Before the execution flow by request, below outlines essential concepts for working with NovaScope.

Rule Dependencies

The rule dependencies are determined based on the input and output files specified in the rules. For example, if Rule sbcd2chip requires the output of Rule fastq2sbcd as input, the Rule fastq2sbcd serves as a prerequisite rule to Rule sbcd2chip.

Execution Dynamics

The execution of rules within NovaScope is governed by several key factors, outlined as follows:

  • Specified Final Output Files: The execution of rules is directly influenced by the final output files requested by the user, as defined by the Request field in the job configuration file. For instance, if the output of a rule (referred to as Rule X) is indicated as the final output file, then Rule X will be executed.
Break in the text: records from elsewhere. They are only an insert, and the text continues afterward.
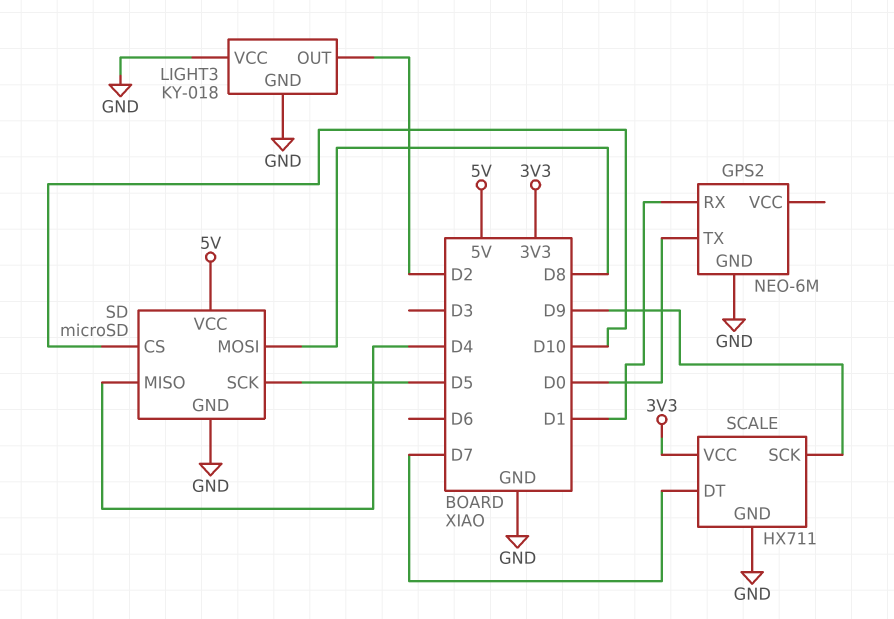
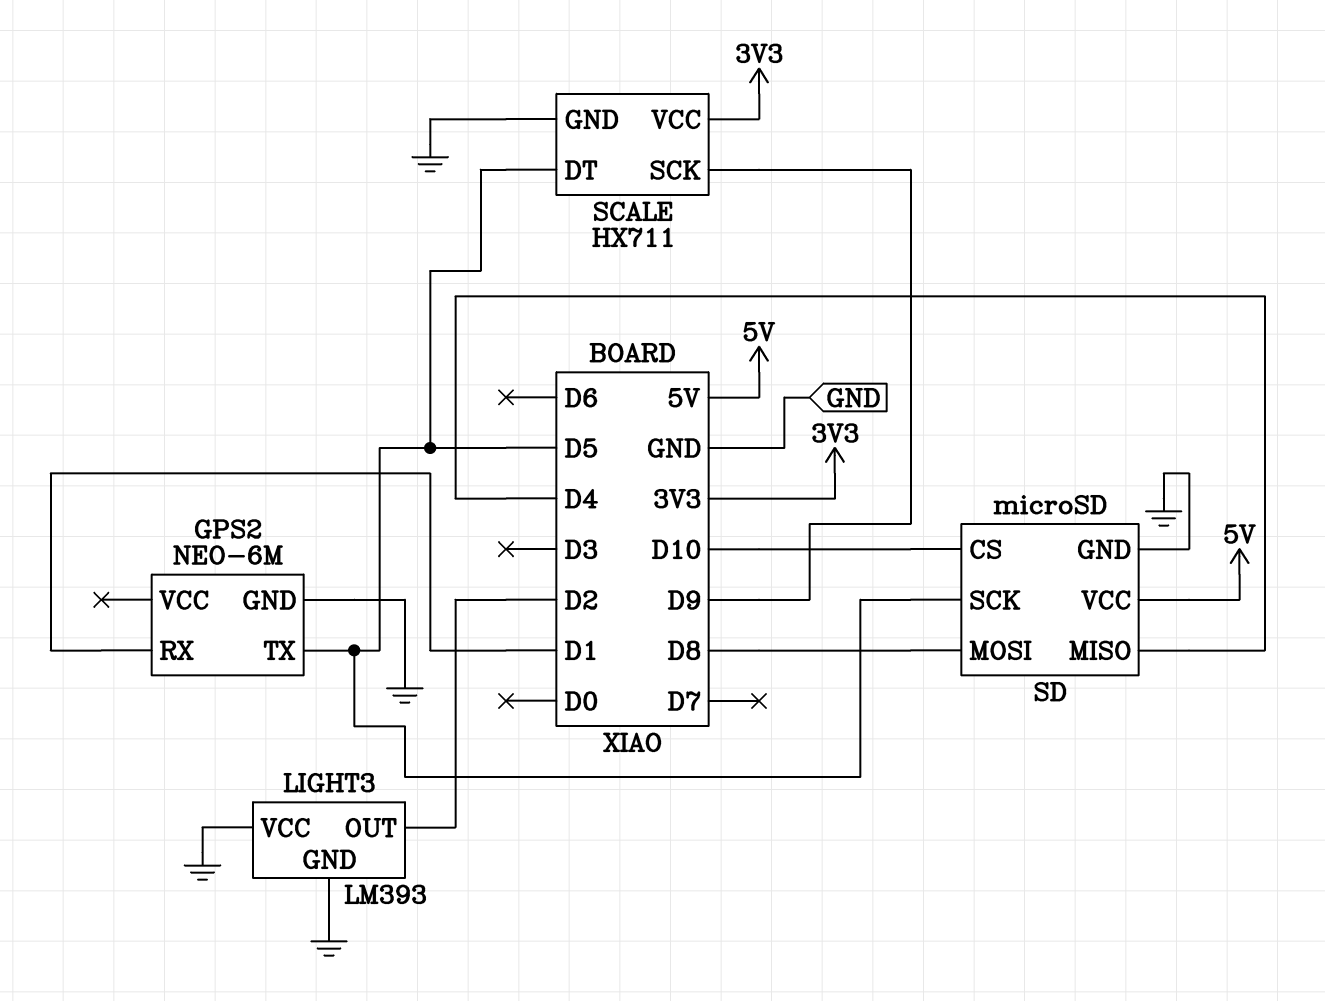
GPS2 pin TX: D0 -> D5
LIGHT3: KY-018 -> LM393
SCALE pin DT: D7 -> D5

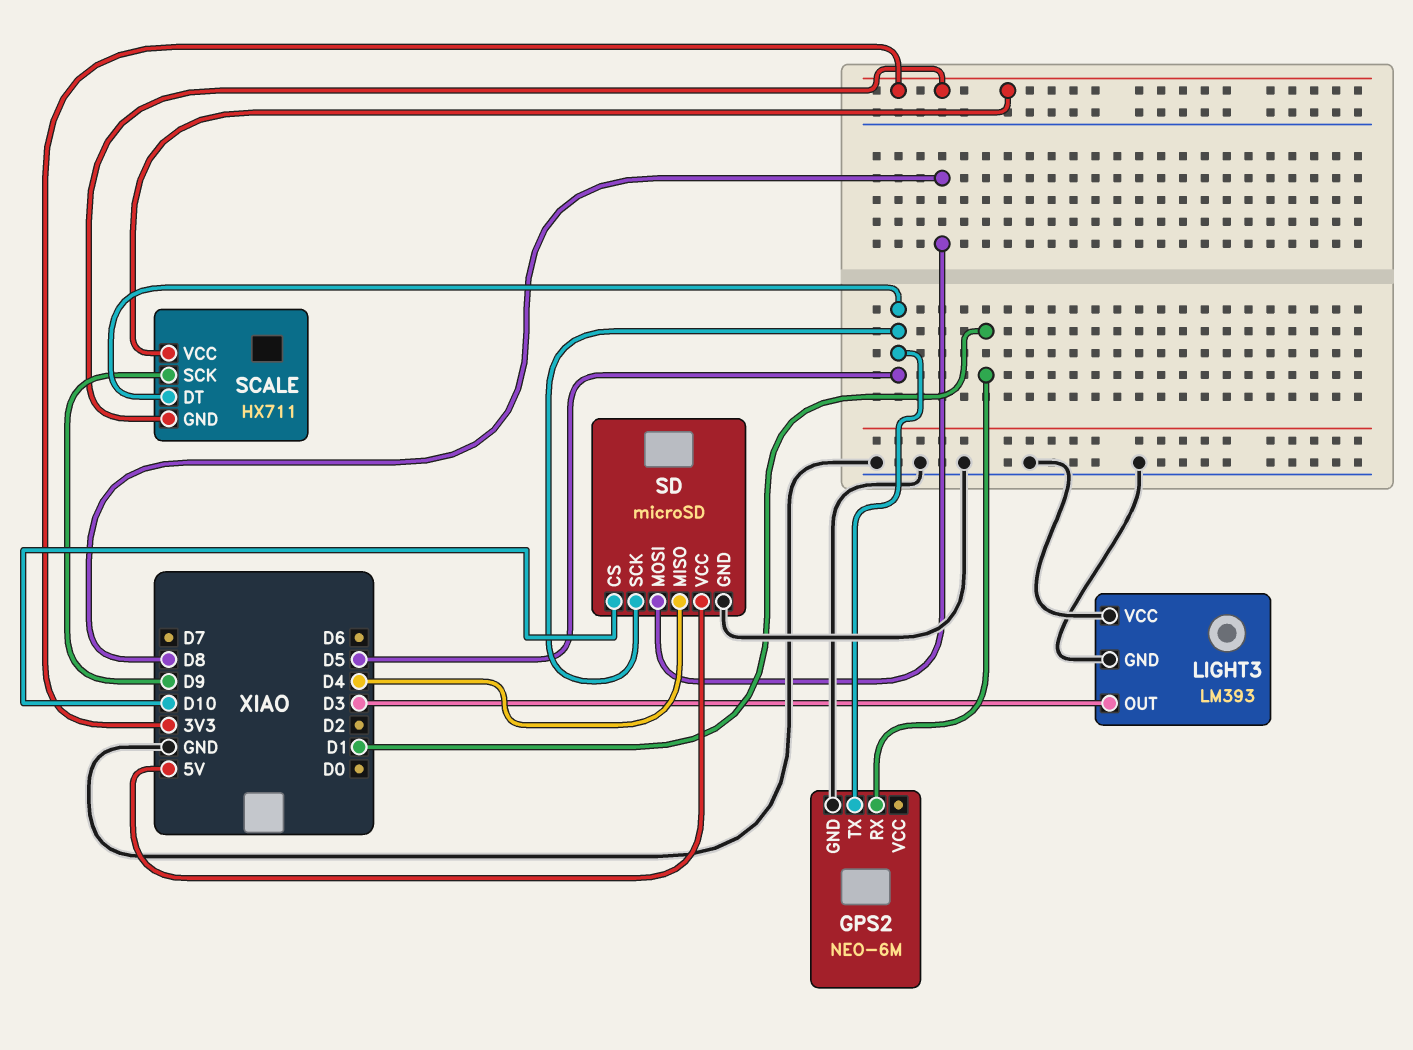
LIGHT3 pin OUT: D2 -> D3
SCALE pin GND: GND -> 3V3

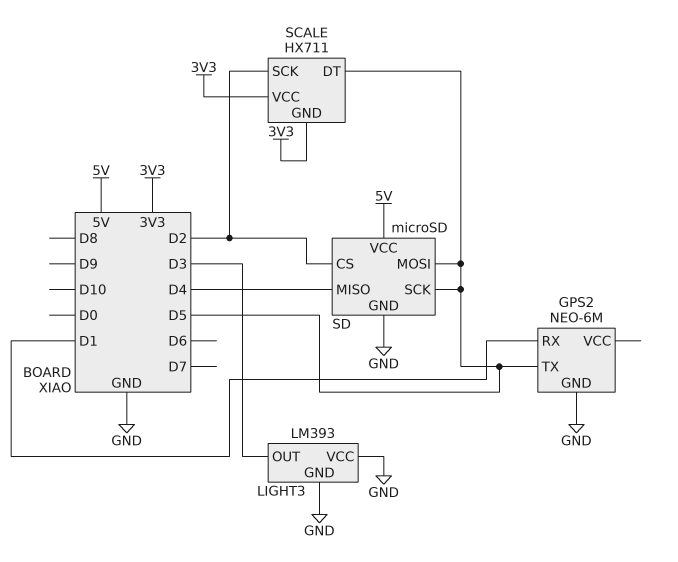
SCALE pin SCK: D9 -> D2
SD pin CS: D10 -> D2
SD pin MOSI: D8 -> D5

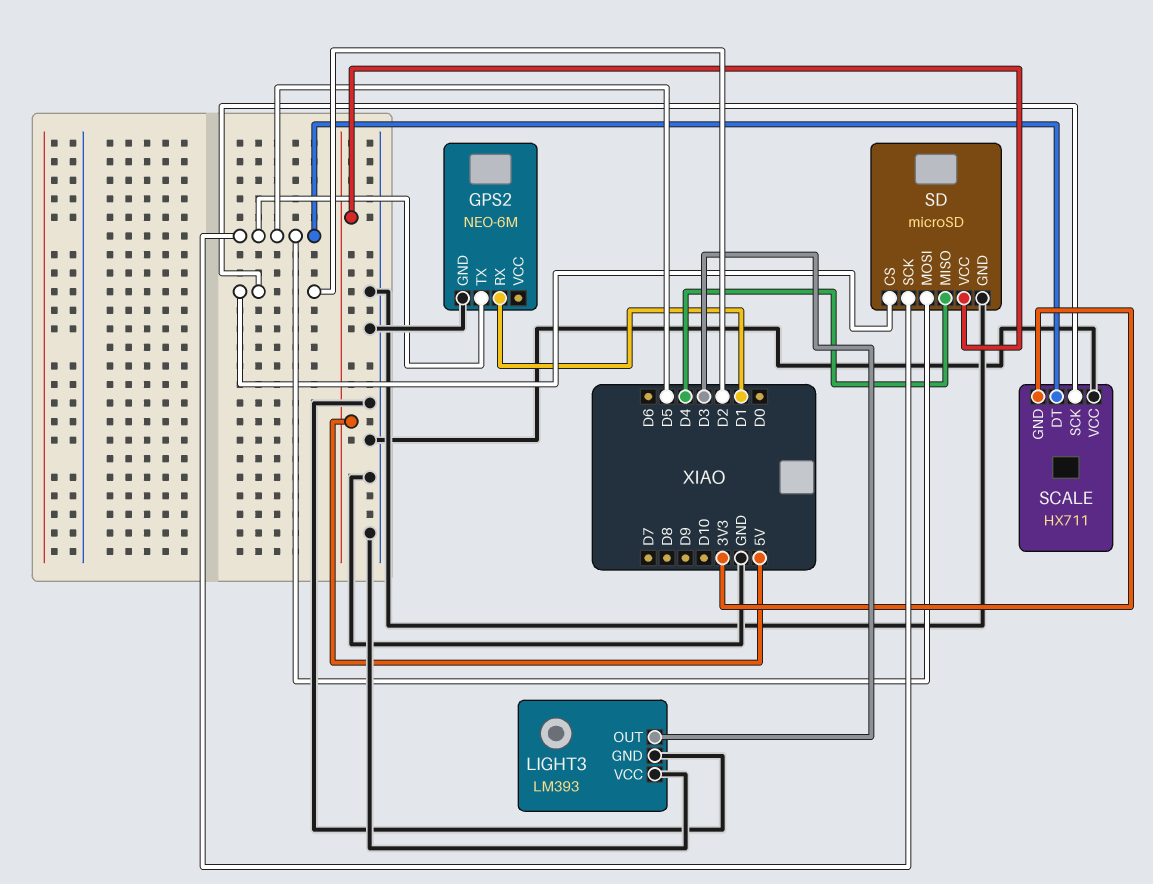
SCALE pin VCC: 3V3 -> GND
  • Rule Dependencies and Availability of Intermediate Files: NovaScope initiates a systematic evaluation, starting with Rule X, to ascertain the presence of its required input files. If any inputs are missing, NovaScope iteratively identifies and executes the necessary precursor rules to generate these missing inputs, thus ensuring Rule X has everything it needs to proceed.

  • User-Defined Execution Options: Snakemake provides a suite of command-line arguments that allow users to tailor the execution process of the pipeline. Below includes a selection of frequently utilized execution options. For all available execution options and their functionalities, please consult the official Snakemake documentation.

    • --rerun-incomplete and --ignore-incomplete: These options dictate whether to rerun or ignore jobs that started but did not complete successfully in previous attempts.
    • --restart-times: This option sets the maximum number of attempts to restart a failing job before it is considered unsuccessful.
    • --forceall, -F: This option compels the execution of all rules, irrespective of their current completion status.

Rulegraph

A rulegraph visually maps the rules to be executed alongside their dependencies.

  • Components: A rulegraph represents each rule as a node, with directed edges showing how the output of one rule serves as the input for another, establishing a clear path of data flow and execution order.
  • Rule Status: Solid lines depict rules set to be executed, while dotted lines indicate rules that will be skipped, as their outputs are already up to date.

By demonstrating the workflow's structure, highlighting the sequence in which tasks are performed and how they interconnect, a rulegraph help understand the entire process from start to finish.